Over a month later, we're still waiting. I haven't given up hope yet, because after all, Iraq did once possess WMDs. And while Saddam was complying with the U.N. to some degree, allowing inspections, submitting reports, and destroying Scuds, he certainly could have been more cooperative. So perhaps some botulin or anthrax may eventually turn up somewhere.

Still, does that vague possibility make it any easier to reconcile the absolute certainty with which the Bush Administration insisted that Iraq's current stockpiles of WMDs posed such a threat to our national security that we had to go to war as soon as possible?

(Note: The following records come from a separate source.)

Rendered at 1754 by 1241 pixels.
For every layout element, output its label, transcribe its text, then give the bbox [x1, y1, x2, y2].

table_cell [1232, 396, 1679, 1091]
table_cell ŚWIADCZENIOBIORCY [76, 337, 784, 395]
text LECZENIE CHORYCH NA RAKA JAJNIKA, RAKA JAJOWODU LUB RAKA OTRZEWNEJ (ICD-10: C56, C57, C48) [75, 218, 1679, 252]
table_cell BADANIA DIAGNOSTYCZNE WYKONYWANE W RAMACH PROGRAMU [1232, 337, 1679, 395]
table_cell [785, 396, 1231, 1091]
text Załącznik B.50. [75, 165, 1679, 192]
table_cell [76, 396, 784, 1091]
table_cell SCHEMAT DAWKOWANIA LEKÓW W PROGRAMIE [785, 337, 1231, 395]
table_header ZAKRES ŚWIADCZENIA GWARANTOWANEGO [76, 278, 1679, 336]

Deliberately overstating our certainty regarding Iraq's WMDs isn't the worst lie a president could tell his constituents, no doubt, but if that's what Bush did, then he would still be guilty of lying. At first then, it didn't seem entirely unreasonable to me that our press might investigate this possibility.

As it turns out, however, my error was twofold. First, I was thinking in unrealistically absolutist terms, almost like an Islamist killer. A lie isn't always damning in and of itself, I ultimately realized: there is context to consider. For example, when President Clinton continued to deploy his weapon of crass seduction in the Oval Office, even after we'd imposed informal sanctions against it, pundits like Sullivan and Safire let Clinton's dissembling about his behavior pass without comment, because they realized that extra-marital cigar-fucking was ultimately no great threat to our nation's fate.

Second, I was making the (possibly racist) mistake of holding President Bush to a higher standard of conduct than Saddam Hussein. In my defense, the U.S. does afford itself the luxury of policies like anticipatory self-defense precisely because we assume that our leaders act with more honor and responsibility than evil dictators. But as so many pundits have argued with such convincing conviction lately, there's no room for such trivial distinctions in a world where monstrous tyrants like Saddam Hussein are free to deprive innocent children of their right to play with unexploded munitions and explore the mysteries of radiation sickness.

In the end, then, it doesn't really matter if Iraq's WMDs never become any more clear or any more present than Jimmy Hoffa or DB Cooper. Nor does it matter if the Bush Administration hyped Iraq's WMD status with an enthusiasm only nominally tethered to reality. What matters is that Saddam Hussein was evil incarnate, worse than Hitler, worse than Satan, and almost as bad as Hillary Clinton. And President Bush? His only "crime" is loving thousands of Iraqi children (and possibly thousands of Iranian children too, depending on how that situation plays out). Convict him if you want on that, but convict me too.